Less but better

There's real power in subtraction. It's a theme that I've applied throughout my career. As a developer, I often (half) joked that my favorite key on the keyboard was "delete". Removing complexity is liberating.

The first time I read Greg McKeown's Essentialism: The Disciplined Pursuit of Less, I found the concept of "less but better" compelling, but at the time very unrealistic in practice. It was more like an inspirational jolt, but the pressures of the job creep back in, and soon, the pursuit of less falls to the side.

I recently re-read Essentialism, and this time around, it felt like it was within reach, and it was because of what I've been experiencing as I apply AI to the way that I work. Not theoretical, but actual impact in my day to day.

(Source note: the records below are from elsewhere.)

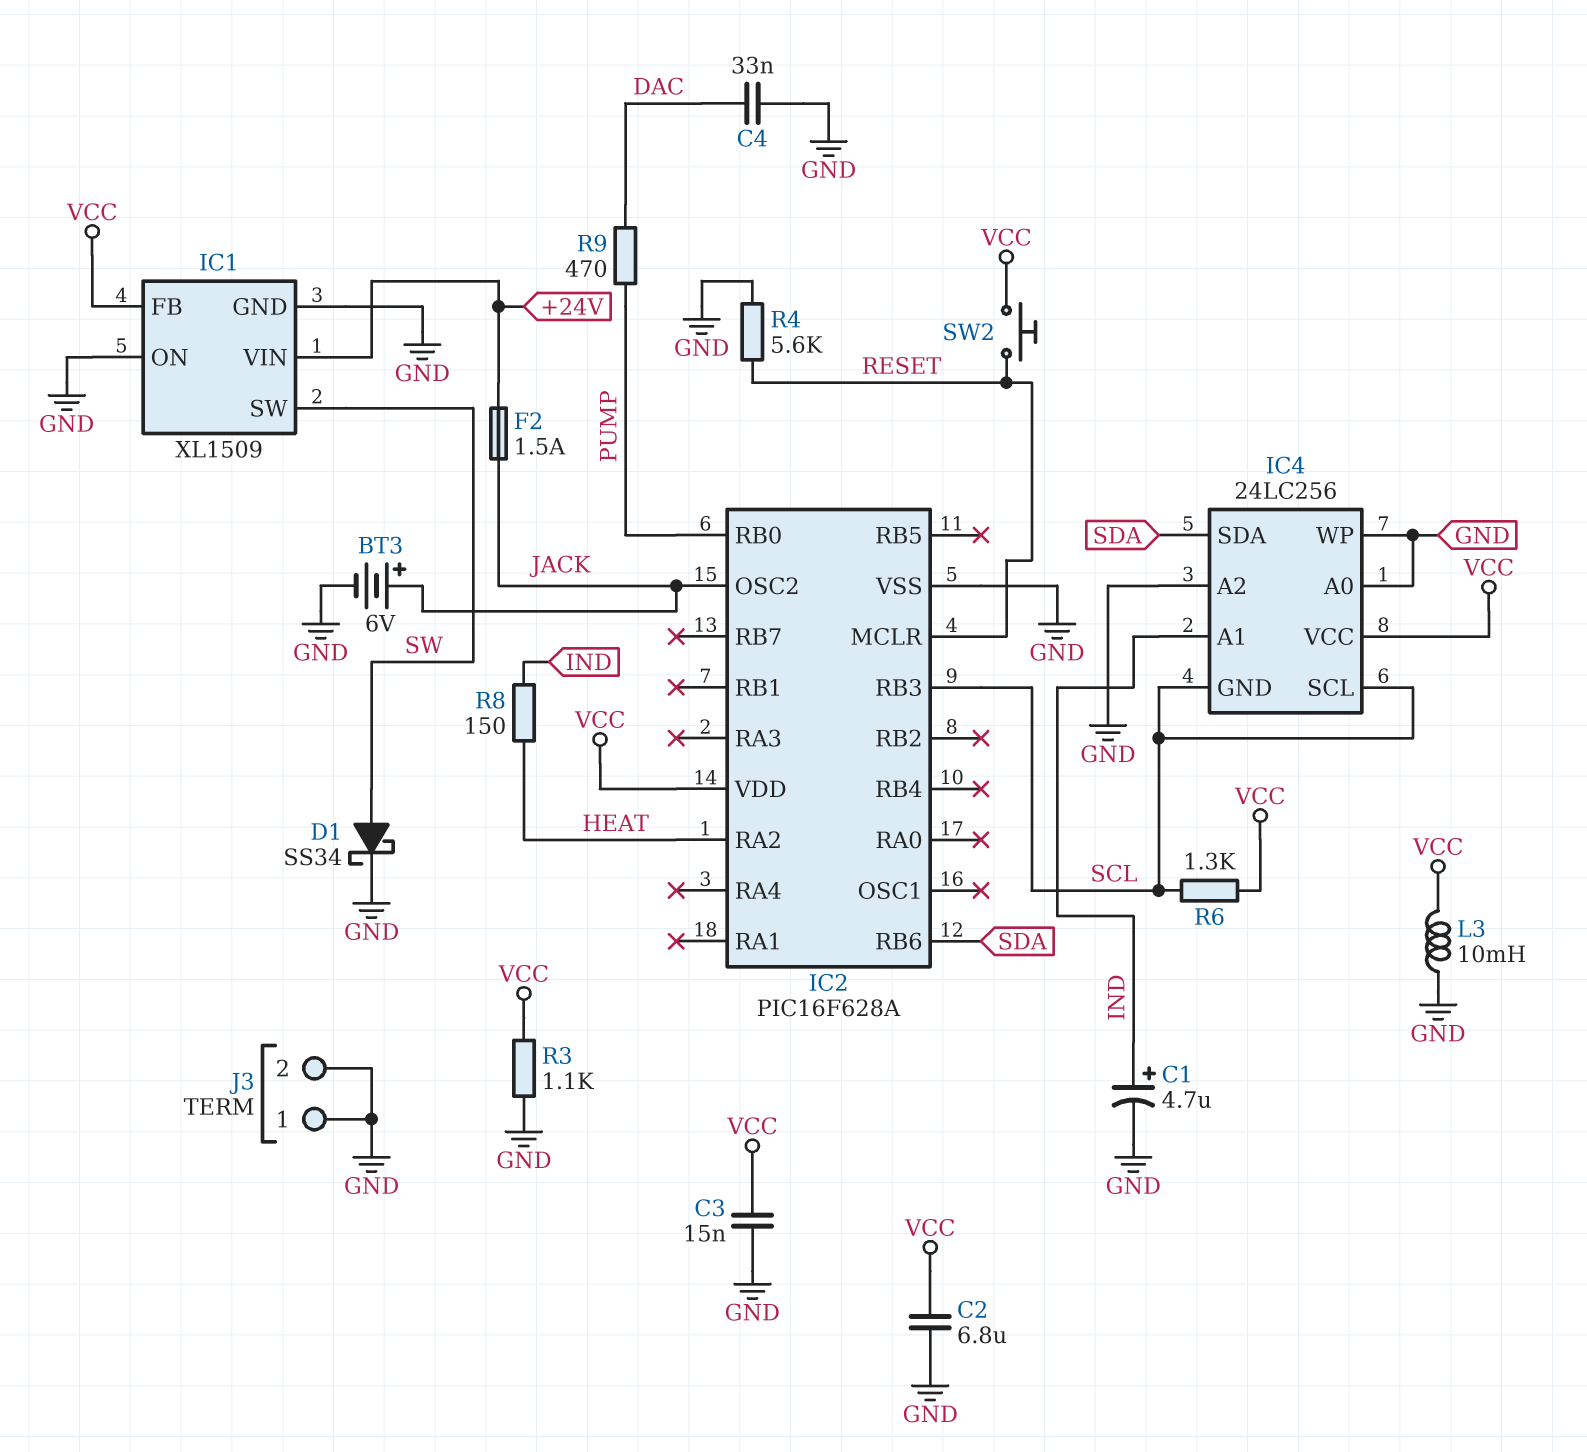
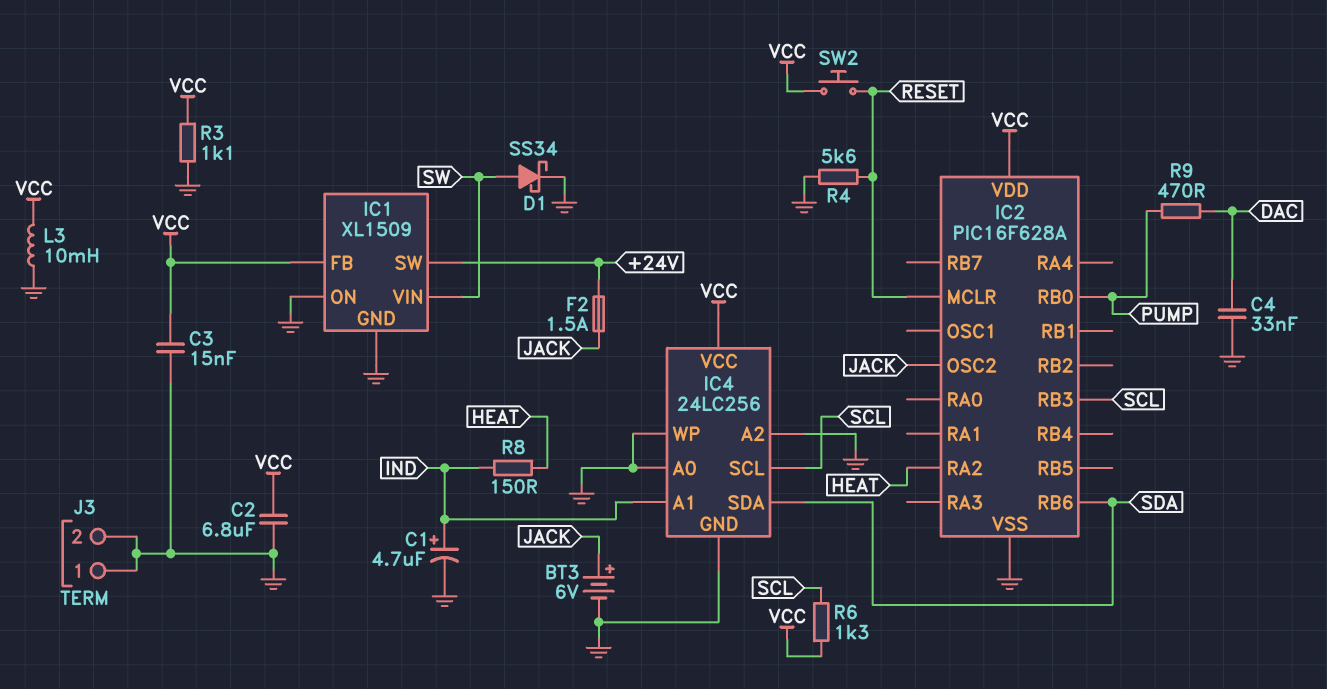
IC1 pin SW: SW -> +24V
IC1 pin VIN: +24V -> SW
IC4 pin GND: SCL -> GND

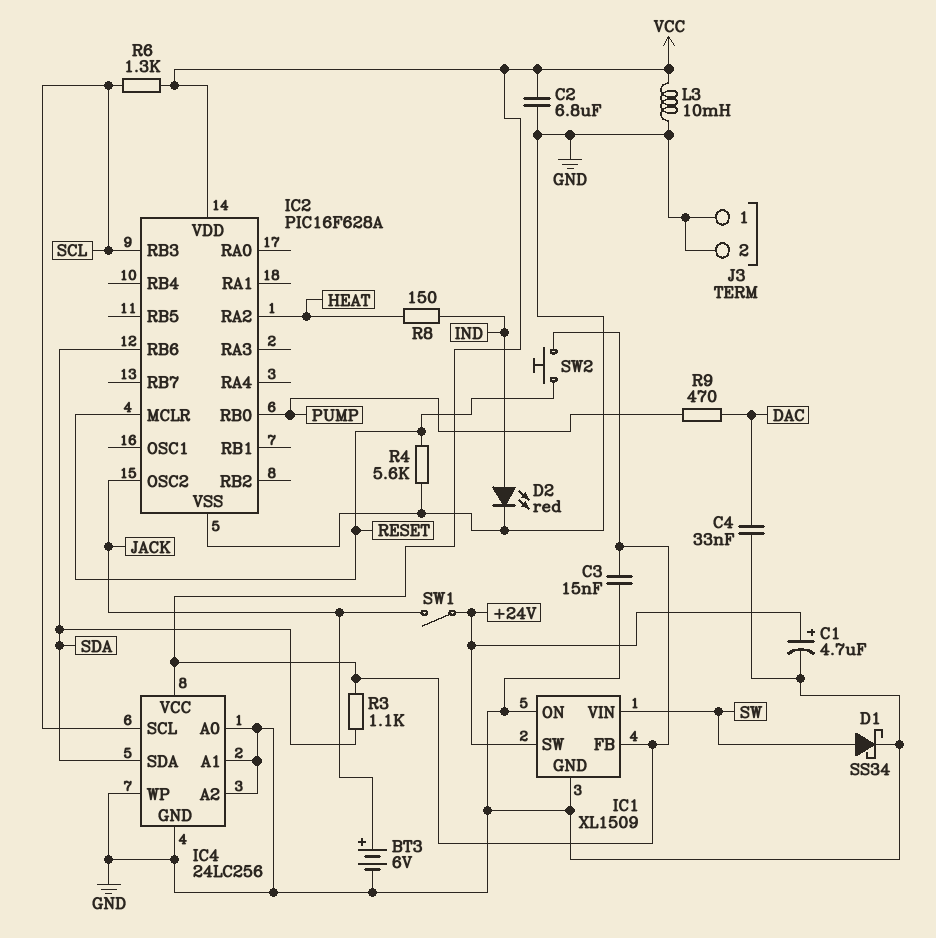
C1: 4.7uF (plus IND, minus GND) -> 4.7uF (plus +24V, minus GND)
D2: none -> LED red (A IND, K GND)
F2: 1.5A (+24V, JACK) -> none
IC4 pin A1: IND -> GND
R3: 1.1k (GND, VCC) -> 1.1k (SDA, VCC)
SW1: none -> switch (+24V, JACK)

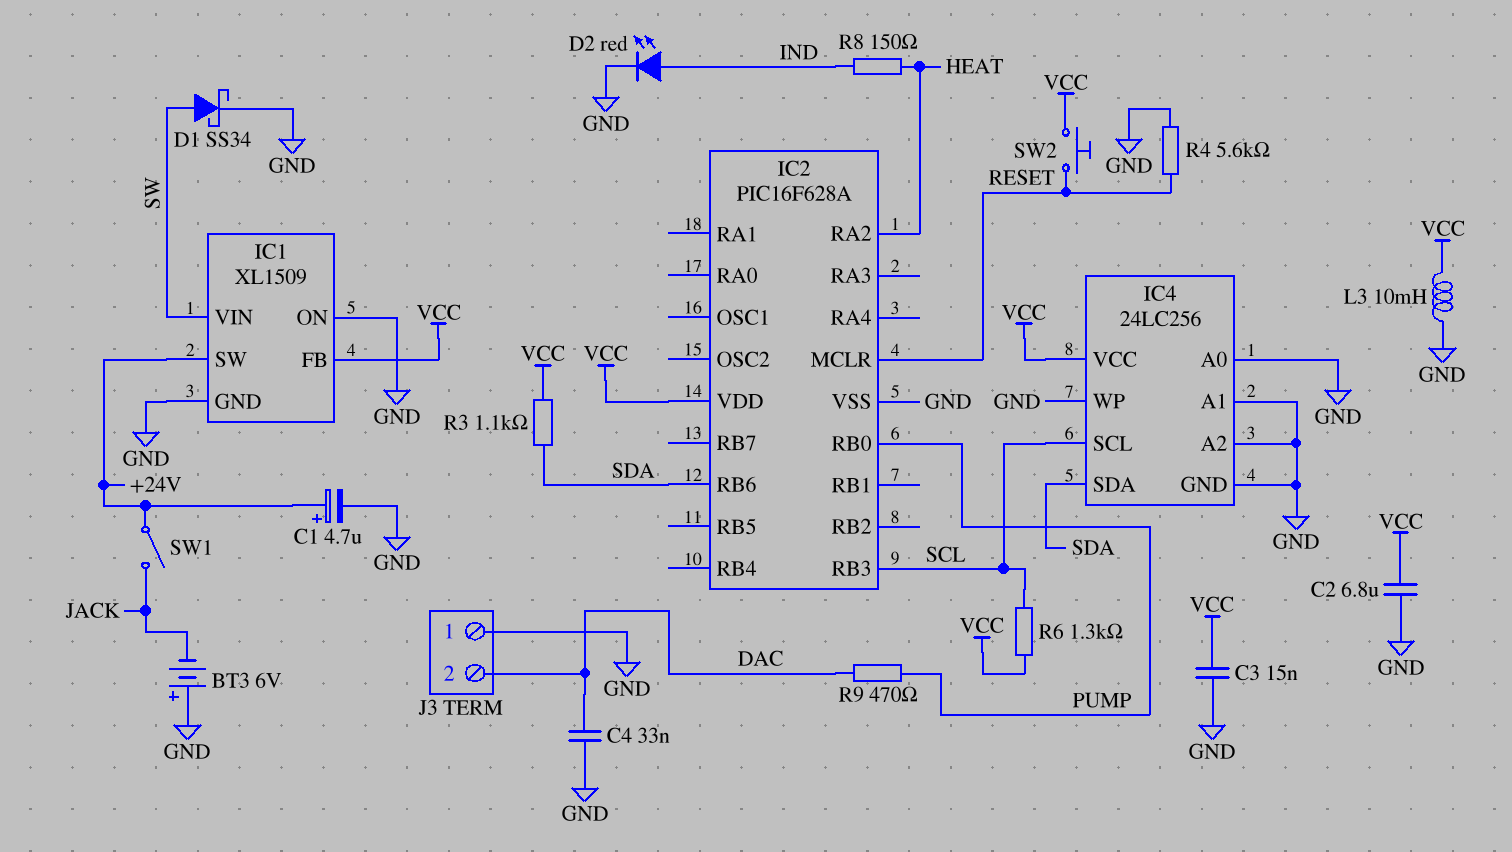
BT3: 6V (plus JACK, minus GND) -> 6V (plus GND, minus JACK)
IC2 pin OSC2: JACK -> none
J3 pin 2: GND -> DAC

Less toil, less context switching, less technical debt, less rework. Less friction. For years I've been chasing smooth, removing the drag that slows engineering teams down. But this new pursuit of less is something more powerful. A pull request that used to take a day now takes an hour. The friction doesn't just shrink; it compounds in reverse.

What's changed is that AI isn't simply accelerating anymore. It's compounding. There's a feedback loop between the models, the tooling, and the practitioners that's pushing the pace in ways we haven't seen with previous advances. And the teams building on a frictionless foundation are the ones pulling ahead.

I wrote Frictionless Enterprise in 2023, just as this wave was building. Its core ideas, shredding tech debt and creating perpetual momentum, are even more relevant now that agentic development is here. When I started writing a sequel, I realized that by the time I finished, the landscape would have already shifted beneath it.

So instead of a book that arrives late, this is a blog that arrives on time. I'm writing about the pursuit of less (friction) in real time: ideas, patterns, experiences, and hard-won lessons as they emerge.

If this eventually becomes a book that's fine, but the ideas shouldn't have to wait.